_What to produce:_ Line tally for the word "finite": count the lines below that contain it and reply with the number alone.

_Input:_
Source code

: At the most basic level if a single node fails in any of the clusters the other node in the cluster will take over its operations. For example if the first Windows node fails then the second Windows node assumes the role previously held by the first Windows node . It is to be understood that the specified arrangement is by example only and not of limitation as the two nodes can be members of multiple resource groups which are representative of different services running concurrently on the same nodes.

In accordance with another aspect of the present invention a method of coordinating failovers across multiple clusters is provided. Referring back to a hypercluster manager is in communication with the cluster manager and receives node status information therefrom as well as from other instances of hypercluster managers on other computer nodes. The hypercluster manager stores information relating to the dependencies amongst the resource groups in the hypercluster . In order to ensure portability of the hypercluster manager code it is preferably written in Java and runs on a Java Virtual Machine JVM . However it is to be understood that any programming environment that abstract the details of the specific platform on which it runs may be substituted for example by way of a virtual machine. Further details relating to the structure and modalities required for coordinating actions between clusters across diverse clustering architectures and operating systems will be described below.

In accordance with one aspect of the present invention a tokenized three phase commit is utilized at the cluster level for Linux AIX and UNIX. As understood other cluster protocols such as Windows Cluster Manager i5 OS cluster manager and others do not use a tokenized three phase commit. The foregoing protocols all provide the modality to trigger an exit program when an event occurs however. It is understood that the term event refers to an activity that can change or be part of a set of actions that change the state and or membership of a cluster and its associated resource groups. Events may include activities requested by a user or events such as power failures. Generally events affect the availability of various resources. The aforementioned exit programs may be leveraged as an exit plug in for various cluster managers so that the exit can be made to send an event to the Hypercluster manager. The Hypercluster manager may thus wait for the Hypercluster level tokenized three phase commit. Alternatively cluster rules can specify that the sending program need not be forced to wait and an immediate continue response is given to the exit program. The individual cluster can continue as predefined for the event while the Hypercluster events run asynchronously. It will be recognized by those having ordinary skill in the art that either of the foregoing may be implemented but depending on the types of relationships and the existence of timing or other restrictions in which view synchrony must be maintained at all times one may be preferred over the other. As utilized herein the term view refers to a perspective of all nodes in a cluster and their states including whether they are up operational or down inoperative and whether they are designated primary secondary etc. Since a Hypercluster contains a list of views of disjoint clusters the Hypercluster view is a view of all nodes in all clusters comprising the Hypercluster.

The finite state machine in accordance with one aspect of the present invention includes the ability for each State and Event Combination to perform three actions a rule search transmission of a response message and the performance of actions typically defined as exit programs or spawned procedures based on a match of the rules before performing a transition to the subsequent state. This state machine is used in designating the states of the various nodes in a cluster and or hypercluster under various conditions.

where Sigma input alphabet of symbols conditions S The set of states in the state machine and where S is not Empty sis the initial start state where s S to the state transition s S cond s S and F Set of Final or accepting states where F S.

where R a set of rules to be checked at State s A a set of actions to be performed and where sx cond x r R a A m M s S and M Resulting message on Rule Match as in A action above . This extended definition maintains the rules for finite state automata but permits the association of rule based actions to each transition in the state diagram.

_Output for this task:_ 2